Covid-19 is a mysterious virus which has confused everybody from politicians to doctors, from scientists to statisticians. In 2020, it engulfed the most neat and clean countries living in closed circuit air conditioned environments and in 2021 it has spread its wings to the open fields of villages. It has been proved that the catching the virus is more likely in toilets and bathrooms. Public is more likely to get infected inside public toilets. Congestion definitely facilitates its spread.

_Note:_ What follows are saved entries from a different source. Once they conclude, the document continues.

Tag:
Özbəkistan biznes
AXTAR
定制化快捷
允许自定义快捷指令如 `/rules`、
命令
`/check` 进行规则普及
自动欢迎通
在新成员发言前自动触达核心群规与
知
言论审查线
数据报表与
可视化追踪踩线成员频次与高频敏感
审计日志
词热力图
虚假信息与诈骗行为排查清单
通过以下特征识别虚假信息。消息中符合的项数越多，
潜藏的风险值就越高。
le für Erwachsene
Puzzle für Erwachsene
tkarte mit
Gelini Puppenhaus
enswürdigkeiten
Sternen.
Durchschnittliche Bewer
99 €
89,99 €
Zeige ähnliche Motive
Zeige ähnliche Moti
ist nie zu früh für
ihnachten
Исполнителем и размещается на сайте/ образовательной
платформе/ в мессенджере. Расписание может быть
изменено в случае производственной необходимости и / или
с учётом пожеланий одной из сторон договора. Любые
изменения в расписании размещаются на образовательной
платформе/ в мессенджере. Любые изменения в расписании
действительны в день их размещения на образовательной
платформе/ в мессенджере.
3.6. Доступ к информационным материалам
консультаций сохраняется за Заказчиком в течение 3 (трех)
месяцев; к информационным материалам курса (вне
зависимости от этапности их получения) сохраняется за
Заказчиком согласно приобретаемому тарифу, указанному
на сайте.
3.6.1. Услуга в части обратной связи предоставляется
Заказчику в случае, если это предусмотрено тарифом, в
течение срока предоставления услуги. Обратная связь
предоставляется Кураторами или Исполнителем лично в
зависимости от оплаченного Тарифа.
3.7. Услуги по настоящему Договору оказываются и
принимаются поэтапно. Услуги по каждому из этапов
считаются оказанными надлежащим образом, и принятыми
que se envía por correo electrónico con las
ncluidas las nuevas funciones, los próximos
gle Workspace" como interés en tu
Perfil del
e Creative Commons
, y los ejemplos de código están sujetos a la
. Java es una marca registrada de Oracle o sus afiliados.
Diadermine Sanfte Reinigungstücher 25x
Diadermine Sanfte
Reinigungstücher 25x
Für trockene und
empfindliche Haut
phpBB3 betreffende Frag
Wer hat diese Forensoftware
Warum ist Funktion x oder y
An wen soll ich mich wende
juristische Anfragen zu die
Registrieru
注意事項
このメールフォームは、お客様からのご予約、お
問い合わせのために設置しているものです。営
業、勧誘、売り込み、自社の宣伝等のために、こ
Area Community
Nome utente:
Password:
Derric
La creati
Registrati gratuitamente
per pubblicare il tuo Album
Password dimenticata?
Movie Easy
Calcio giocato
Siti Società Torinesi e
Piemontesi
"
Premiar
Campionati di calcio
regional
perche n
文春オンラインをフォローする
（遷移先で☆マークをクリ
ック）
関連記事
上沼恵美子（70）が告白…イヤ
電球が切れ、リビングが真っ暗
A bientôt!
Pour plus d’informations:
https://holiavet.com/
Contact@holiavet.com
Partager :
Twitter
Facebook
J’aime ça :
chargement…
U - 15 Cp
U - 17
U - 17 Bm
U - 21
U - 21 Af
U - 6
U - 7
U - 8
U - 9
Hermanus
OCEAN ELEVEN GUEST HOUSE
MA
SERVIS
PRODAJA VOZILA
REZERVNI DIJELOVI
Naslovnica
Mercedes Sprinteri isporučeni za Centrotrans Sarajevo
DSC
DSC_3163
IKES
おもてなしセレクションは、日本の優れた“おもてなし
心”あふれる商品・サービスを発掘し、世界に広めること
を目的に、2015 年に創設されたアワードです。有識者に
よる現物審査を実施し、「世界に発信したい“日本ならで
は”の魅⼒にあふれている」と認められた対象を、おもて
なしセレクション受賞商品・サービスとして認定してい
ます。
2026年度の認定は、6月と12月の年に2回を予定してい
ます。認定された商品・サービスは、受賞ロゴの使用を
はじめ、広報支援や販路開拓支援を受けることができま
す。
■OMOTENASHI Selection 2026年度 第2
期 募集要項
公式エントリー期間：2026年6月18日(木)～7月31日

At individual level, use of masks, frequent hand washing, no spitting, no gargling, not touching the surfaces, handles etc. While government can pitch in by constructing more toilets, sanitising bathroom floors and walls more frequently, proper ventilation, providing bathrooms with soaps and hand sanitisers, fogging entire area at night and above all mass immunisation to the earliest.

Dr PS Grover


Awareness drive must be launched

People living in congested places and quarters can be protected from contracting virus by creating awareness among them about the signs and symptoms of the disease. Early detection and separation of suspected patients by arranging screening camps and motivating them for timely testing if symptomatic or been in close contact of an infected patient. Infected person living in congested area should be motivated to get isolated at government isolation facility to avoid further risk of contamination to others. Areas where positivity rate for Covid cases is high should be identified and declared as micro-containment zones. The administration should take appropriate steps via verbal and visual platforms to educate people about proper hygiene and cleanliness. Regular washing of hands, maintaining social distancing, hygienic toilets which are cleaned regularly and disinfected, proper ventilation in rooms and avoiding ACs in congested areas can reduce the risk of contracting the virus. With the government prioritising construction works in the third phase of the vaccination drive, it needs to be made sure that proper awareness is created amongst them for motivating them to get themselves vaccinated by avoiding any misconceptions about vaccine. We, the Doctors are working tirelessly for our society and together we shall win the war against Covid.

Dr Harsimarpreet Singh


More things to look after than ventilators

Amidst this pandemic, it’s of global concern to break the chain of infection and curb down the mass transmission and thereby to reduce the load on healthcare delivery. People living in congested places and quarters are at high risk of transmission, because breathing in a single room with the aerosols may make them susceptible to the virus and the administration must focus on primordial prevention. The government is focusing just on oxygen and ventilators , rather suggestion is to provide a place where there’s enough ventilation and provide protein rich diet through pulses etc, to below poverty line people so as to enhance the immunity and reduce the transmission rates. Moreover, if supply of mask and sanitiser vending machines are set up it would reduce the risk to great extent. Studies, though not approved by the WHO, suggest that wearing double mask may reduce the risk to almost nil. The government can take measures to introduce cartoon type videos for awareness and involve medical personnel in health education and using them to dispel the ignorance, myths and misconceptions regarding the virus. This virus is preventable only if caution is taken.